**What you need to do**
Please continue the passage on the history of TBE and TBEV research, picking up after its last sentence; leave the entries aside.

This chapter provides a brief historical overview of TBE in Europe and Asia and of the most important developments in TBE and TBEV research.

The discovery of TBEV in Europe and Asia

Based on molecular biological data, it can be assumed that western Siberia (Russia) is the area of origin of the TBEV. These scientific data also indicate an origin of this virus approximately 3100 [1800–4900] years ago.6 Whereas the eastern TBEV groups spread from western Siberia through Asia eastward, the western TBEV groups dispersed westward and may have arrived in (central) Europe approximately 2000 years ago.

In Europe, the first medical description of four cases of what today is referred to as TBE was provided in 1931 by Hans Schneider, a physician in Lower Austria. Hans Schneider (born under the name Johann Schneider) studied medicine at the medical faculty of the University of Vienna from 1911 to 1918. During his course of study, he received two scholarships in 1912. The first scholarship was granted by the Imperial-Royal Landwehr Command in Vienna and the second by the Theobald Uffenheimer Scholarship Foundation. After having passed his final oral examination, Schneider was awarded a degree in medicine on 31 January 1919. During World War I, he joined the Imperial and Royal Army and served time with the elite Hoch- und Deutschmeister Regiment. He was awarded the Silver Medal for Bravery 1st Class (1916), the Karl Troop Cross (1916), and the Austrian Red Cross Silver Medal for his work in internal medicine (1917). From 1919 to 1924, Schneider worked as a resident at the Vienna-Lainz hospital. During this time, he familiarised himself with the most modern diagnostic procedures available at the time. This applies in particular to the early stages of clinical microbiological and serological diagnostic techniques. This was when he published his first scientific papers. In 1925, when there were severe influenza and typhoid epidemics, he was appointed as a specialist in infectious diseases to a hospital in Neunkirchen, the capital of a district in Lower Austria. In 1926, Schneider became the head of the medical department and in particular of the infectious diseases ward that was being set up. As a chief physician in internal medicine, Schneider increasingly focused on diseases of the at that time increasingly important petrochemical industry and documented all cases of workers in this industry meticulously. In 1927, he observed an epidemic increase of a usually benign form of “acute serous meningitis” and detected an association between this disease and resin tapping, which was the basis of petrochemical industry in the area south of Vienna at that time. He found that a special type of meningitis often occurred in resin tappers who harvested resin from black pines.

**Excerpted data**
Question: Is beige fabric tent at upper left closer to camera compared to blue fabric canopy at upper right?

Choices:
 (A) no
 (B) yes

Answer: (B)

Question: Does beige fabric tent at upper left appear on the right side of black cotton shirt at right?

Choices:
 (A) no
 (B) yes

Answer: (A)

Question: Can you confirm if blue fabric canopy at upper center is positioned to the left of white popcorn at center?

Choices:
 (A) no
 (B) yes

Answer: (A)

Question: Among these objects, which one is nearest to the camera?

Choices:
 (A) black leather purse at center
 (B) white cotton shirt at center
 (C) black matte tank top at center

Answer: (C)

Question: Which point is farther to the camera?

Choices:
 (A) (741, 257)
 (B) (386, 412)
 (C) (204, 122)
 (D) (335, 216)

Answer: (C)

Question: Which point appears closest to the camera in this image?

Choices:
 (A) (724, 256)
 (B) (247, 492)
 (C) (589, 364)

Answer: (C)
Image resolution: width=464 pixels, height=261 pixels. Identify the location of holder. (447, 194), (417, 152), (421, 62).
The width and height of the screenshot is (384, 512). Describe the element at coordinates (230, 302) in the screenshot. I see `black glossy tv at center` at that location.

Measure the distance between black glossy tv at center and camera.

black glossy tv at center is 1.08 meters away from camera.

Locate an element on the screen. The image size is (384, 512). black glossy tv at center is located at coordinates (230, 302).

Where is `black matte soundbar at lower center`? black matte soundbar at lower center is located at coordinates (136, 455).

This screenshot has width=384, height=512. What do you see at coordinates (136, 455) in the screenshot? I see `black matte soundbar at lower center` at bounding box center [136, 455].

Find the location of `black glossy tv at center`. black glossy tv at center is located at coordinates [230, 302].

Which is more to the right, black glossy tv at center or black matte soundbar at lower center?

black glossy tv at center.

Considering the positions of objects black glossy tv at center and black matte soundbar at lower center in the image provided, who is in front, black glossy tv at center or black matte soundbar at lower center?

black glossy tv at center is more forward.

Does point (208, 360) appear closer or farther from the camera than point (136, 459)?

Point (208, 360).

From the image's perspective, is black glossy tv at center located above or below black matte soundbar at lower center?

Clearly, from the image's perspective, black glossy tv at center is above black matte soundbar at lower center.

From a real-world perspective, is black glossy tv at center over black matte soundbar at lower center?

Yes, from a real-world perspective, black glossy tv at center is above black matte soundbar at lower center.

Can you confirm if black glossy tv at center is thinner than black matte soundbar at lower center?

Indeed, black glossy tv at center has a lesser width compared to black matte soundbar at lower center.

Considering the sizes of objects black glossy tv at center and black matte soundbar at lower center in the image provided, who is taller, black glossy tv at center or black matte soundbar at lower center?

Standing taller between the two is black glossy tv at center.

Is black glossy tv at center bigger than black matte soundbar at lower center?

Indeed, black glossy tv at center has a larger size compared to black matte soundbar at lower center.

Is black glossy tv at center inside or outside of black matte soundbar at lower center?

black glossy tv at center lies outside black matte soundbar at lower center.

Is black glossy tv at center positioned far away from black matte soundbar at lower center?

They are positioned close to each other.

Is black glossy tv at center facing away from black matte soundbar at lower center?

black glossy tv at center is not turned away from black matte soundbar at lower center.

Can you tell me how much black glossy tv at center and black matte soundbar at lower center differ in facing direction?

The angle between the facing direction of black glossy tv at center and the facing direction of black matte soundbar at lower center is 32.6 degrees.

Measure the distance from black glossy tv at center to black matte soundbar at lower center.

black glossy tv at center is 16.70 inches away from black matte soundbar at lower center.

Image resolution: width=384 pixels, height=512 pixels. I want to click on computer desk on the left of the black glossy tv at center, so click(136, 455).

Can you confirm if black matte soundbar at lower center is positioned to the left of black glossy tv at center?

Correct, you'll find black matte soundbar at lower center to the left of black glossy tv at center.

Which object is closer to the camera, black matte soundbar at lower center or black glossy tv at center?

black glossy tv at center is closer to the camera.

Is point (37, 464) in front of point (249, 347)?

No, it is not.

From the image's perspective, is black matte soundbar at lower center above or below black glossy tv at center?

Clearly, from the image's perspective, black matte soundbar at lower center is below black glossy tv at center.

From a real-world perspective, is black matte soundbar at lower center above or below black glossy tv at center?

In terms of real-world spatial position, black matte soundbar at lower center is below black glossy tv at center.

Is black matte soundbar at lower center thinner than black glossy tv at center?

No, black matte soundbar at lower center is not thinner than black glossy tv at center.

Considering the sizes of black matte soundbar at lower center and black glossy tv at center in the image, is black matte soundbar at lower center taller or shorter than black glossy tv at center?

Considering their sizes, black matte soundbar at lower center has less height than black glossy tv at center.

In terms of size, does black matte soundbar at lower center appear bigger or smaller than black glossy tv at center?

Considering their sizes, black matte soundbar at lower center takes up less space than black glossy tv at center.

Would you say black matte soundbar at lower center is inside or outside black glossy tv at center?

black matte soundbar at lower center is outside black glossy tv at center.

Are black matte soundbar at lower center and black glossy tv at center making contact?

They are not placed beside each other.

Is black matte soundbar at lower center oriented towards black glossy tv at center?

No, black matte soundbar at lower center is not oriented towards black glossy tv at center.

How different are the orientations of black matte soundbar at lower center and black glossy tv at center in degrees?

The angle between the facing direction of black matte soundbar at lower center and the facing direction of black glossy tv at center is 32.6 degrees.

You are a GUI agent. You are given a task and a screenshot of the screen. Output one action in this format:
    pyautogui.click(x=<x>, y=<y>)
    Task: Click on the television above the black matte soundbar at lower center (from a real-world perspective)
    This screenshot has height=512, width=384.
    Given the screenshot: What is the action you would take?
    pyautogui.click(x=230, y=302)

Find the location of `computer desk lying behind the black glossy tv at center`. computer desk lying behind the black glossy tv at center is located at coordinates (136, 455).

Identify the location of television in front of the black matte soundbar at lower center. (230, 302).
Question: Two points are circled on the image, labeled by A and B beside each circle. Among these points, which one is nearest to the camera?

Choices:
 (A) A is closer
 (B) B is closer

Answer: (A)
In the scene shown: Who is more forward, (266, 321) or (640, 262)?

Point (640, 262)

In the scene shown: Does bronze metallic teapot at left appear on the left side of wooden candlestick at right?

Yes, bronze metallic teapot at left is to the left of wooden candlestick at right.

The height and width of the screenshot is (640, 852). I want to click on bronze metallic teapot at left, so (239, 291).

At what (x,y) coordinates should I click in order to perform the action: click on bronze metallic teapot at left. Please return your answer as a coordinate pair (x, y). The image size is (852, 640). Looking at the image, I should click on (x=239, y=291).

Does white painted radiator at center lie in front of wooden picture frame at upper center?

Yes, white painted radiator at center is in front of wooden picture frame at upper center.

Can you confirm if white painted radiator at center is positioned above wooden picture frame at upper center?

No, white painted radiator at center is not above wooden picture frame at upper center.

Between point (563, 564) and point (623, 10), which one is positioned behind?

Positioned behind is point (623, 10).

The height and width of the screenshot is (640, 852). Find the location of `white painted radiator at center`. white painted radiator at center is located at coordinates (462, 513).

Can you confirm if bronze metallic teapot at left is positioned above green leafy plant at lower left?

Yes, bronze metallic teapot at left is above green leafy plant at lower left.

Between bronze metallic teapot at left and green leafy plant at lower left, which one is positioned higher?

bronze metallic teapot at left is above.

**Exercise answer**
Figure 1: Old man with child at the resin harvest (Pecher) in the 19th century

(Source: Postcard)

In his experiments, Schneider even sent clinical materials of patients (cerebrospinal fluid) to the Vienna University to infect monkeys, which, however, in contrast to poliomyelitis, which was causing similar symptoms, did not cause disease in the animals. Schneider was thus able to clearly differentiate this disease from poliomyelitis, which too was widespread at the time. Within only three years, he documented more than sixty cases of this specific disease and provided first evidence of the possibility of milk-borne transmission at that time. In 1931, Schneider reported on four cases in the Wiener Klinische Wochenschrift and thus provided the first detailed clinical description of the disease worldwide. In 1932, he published a comprehensive monograph on “Epidemic acute meningitis serosa”, in which he described a total of 66 cases from the years 1927 to 1931 and presented his studies on the differentiation of this disease from other infectious diseases (poliomyelitis, typhoid fever). Owing to Schneider’s propaedeutic skills, this previously unknown disease was recognised as a new infectious disease that was associated with resin tapping. TBE was the first disease that was recognised as an occupational disease in Austria (where it was known as the resin workers’ disease). It was not until Schneider’s death in 1954 that this new entity became known, especially in German-speaking areas, as Schneider’s disease, named after the person who first described it.7


Figure 2: Dr. Johann (Hans) Schneider (1891 – 1954)

(Source: Niederösterreichische Ärztechronik – Geschichte der Medizin und der Mediziner Österreichs, Wien: Verlag Oskar Möbius GmbH 1990; S. 695 – 696: Nr. 20.)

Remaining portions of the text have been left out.